= ИСХОДНЫЙ ТЕКСТ =
Нерадивая ученица
«Существует понятие «с молоком матери». У меня — «со слезами матери». Мне четко видится мать, обычно тихая, сдержанная, — она громко плачет. Я бегу к ней в комнату, она уронила голову на подушку, плачет, плачет, она в страшном горе. Я пугаюсь и тоже плачу. На коленях матери — газета: «...вчера в Баденвейлере скончался А.П. Чехов».
Ф. Раневская
Мариинская гимназия, где Фаина проучилась несколько лет ценой страданий и унижений, была известна своими строгими правилами и непомерно требовательными классными дамами, от пронзительных взглядов которых душа маленькой, застенчивой гимназистки уходила в пятки. Ни с кем из своих учителей Фаина так и не нашла общего языка: муштра ее доводила до отчаяния, а сверстницы, жестокие, насмешливые девочки, также не стали ей подругами. Однажды классная дама, госпожа Орем, решив подбодрить Фаину, преподнесла ей серебряный медальон с гравировкой: «Лень — мать всех пороков». Не избалованная вниманием девочка с гордостью носила подарок учительницы.
Дети: Фаина (слева), Белла и Яков с гувернанткой. Таганрог, 1900 год
После того как Фаине удалось уговорить родителей забрать ее из гимназии, начались годы домашнего обучения. Как и во всякой состоятельной семье того времени, в особняке Фельдман жили домашние воспитатели, которые учили детей музыке и пению, чтению и иностранным языкам. Из всего, что преподавалось в гимназии и дома, Фаина по-настоящему любила только чтение, посвящая ему все свободное время. Нередко чувствительная девочка рыдала над книгой, однако утешать ее никто не спешил: черствая гувернантка отбирала книгу, вызвавшую слезы, а Фаину наказывала — ставила в угол или лишала десерта. Не удивительно, что любовь девочки к литературе не распространялась на гувернантку. В одном из своих интервью Раневская вспоминает:
— Учительница подарила медальон, на нем было написано: «Лень — мать всех пороков». С гордостью носила медальон. Ненавидела гувернантку, ненавидела бонну-немку. Ночью молила Бога, чтобы бонна, катаясь на коньках, упала и расшибла голову, а потом умерла. Любила читать, читала запоем, над книгой, где кого-то обижали, плакала навзрыд, — тогда отнимали книгу и меня ставили в угол. Училась плохо, арифметика была страшной пыткой. Писать без ошибок так и не научилась. Считать тоже. Случались и порки. Так, например, когда я вместе со старшим братом Яковом однажды сбежала из дома и была поймана по дороге на вокзал городовым, дома нас ожидала порка, а не зажаренный упитанный телец, которым положено встречать блудных детей.

= ПРЕДОСТАВЛЕННЫЕ ДАННЫЕ =
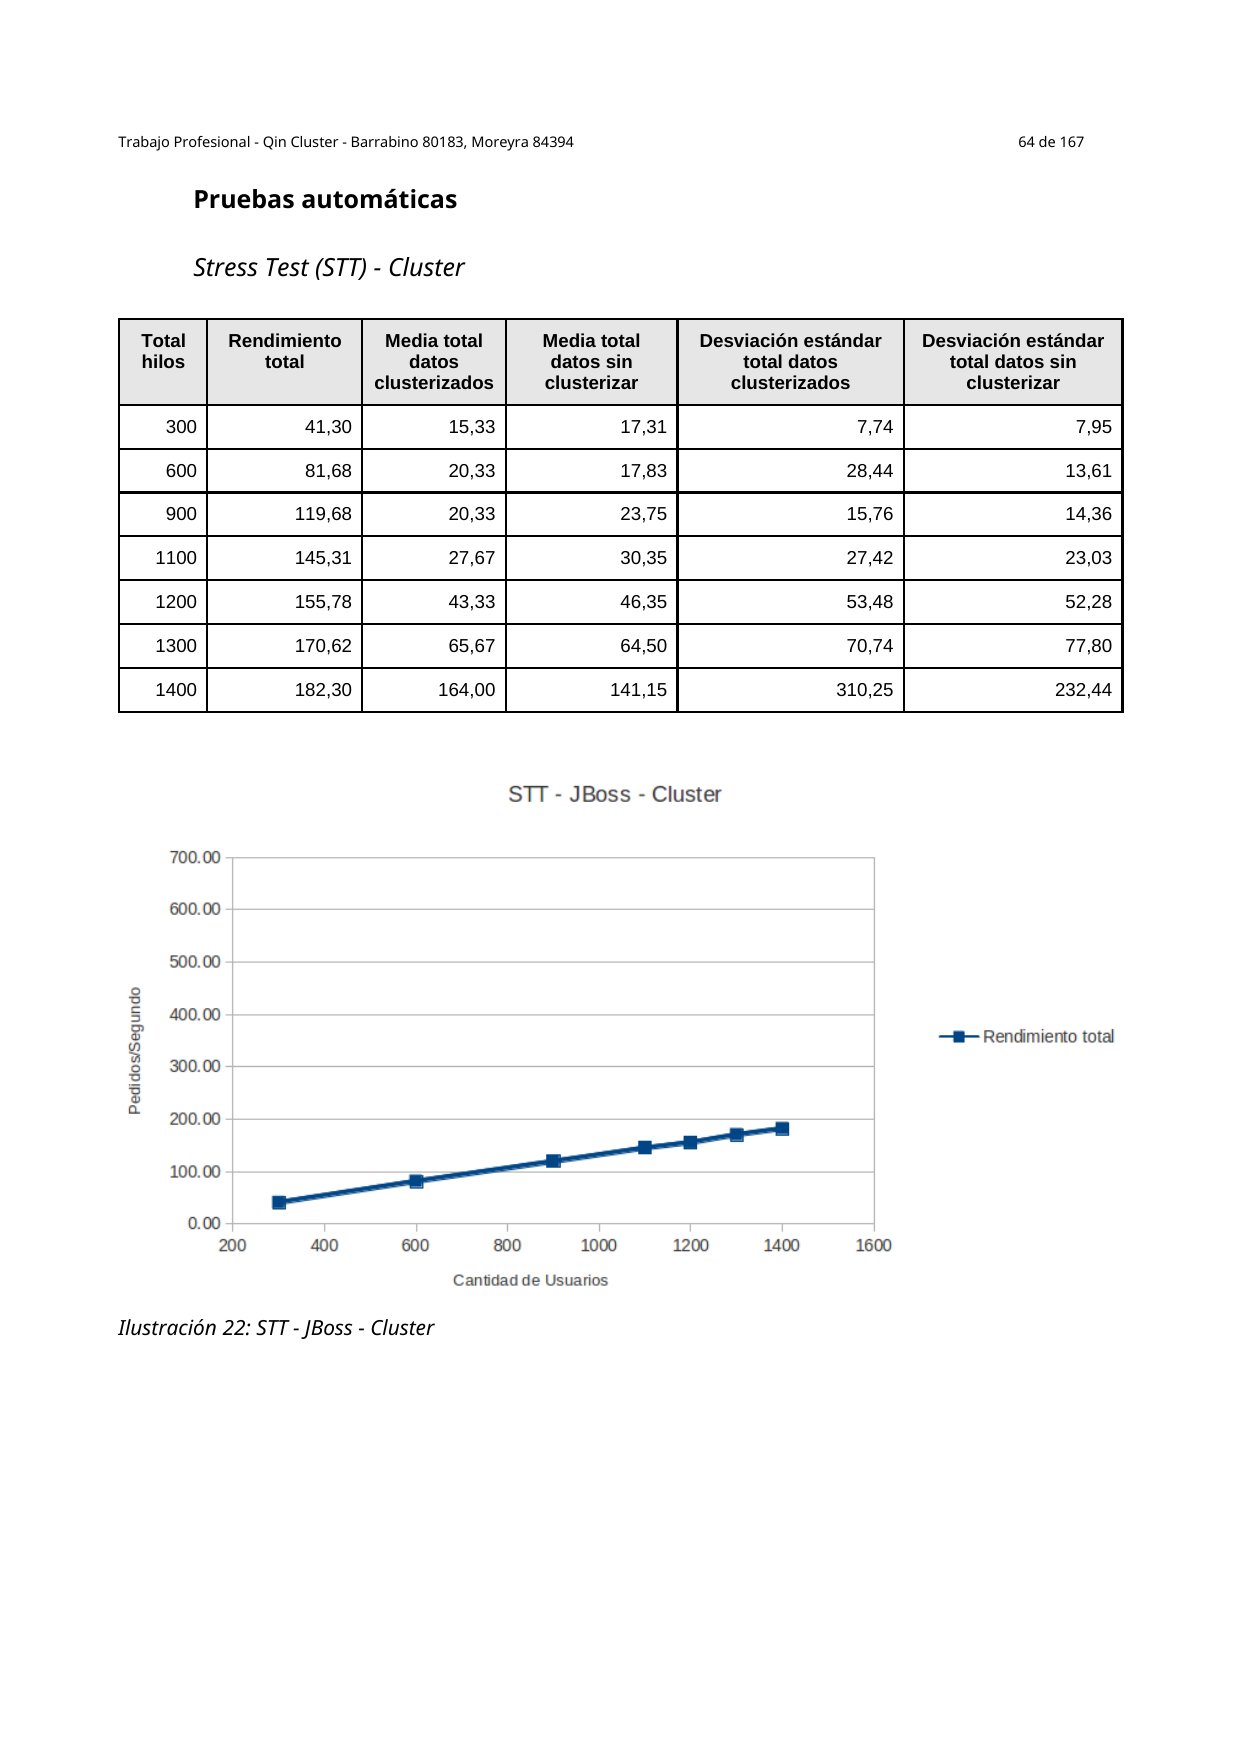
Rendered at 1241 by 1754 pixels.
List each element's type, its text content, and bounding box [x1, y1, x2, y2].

= ПОСТАВЛЕННАЯ ЗАДАЧА =
Перечислите все предметы, которым, согласно тексту «Нерадивая ученица», домашние воспитатели учили детей в особняке Фельдман. Приведенные данные являются самостоятельным материалом, отдельным от текста.

= ВЫПОЛНЕННОЕ ЗАДАНИЕ =
Музыке, пению, чтению и иностранным языкам.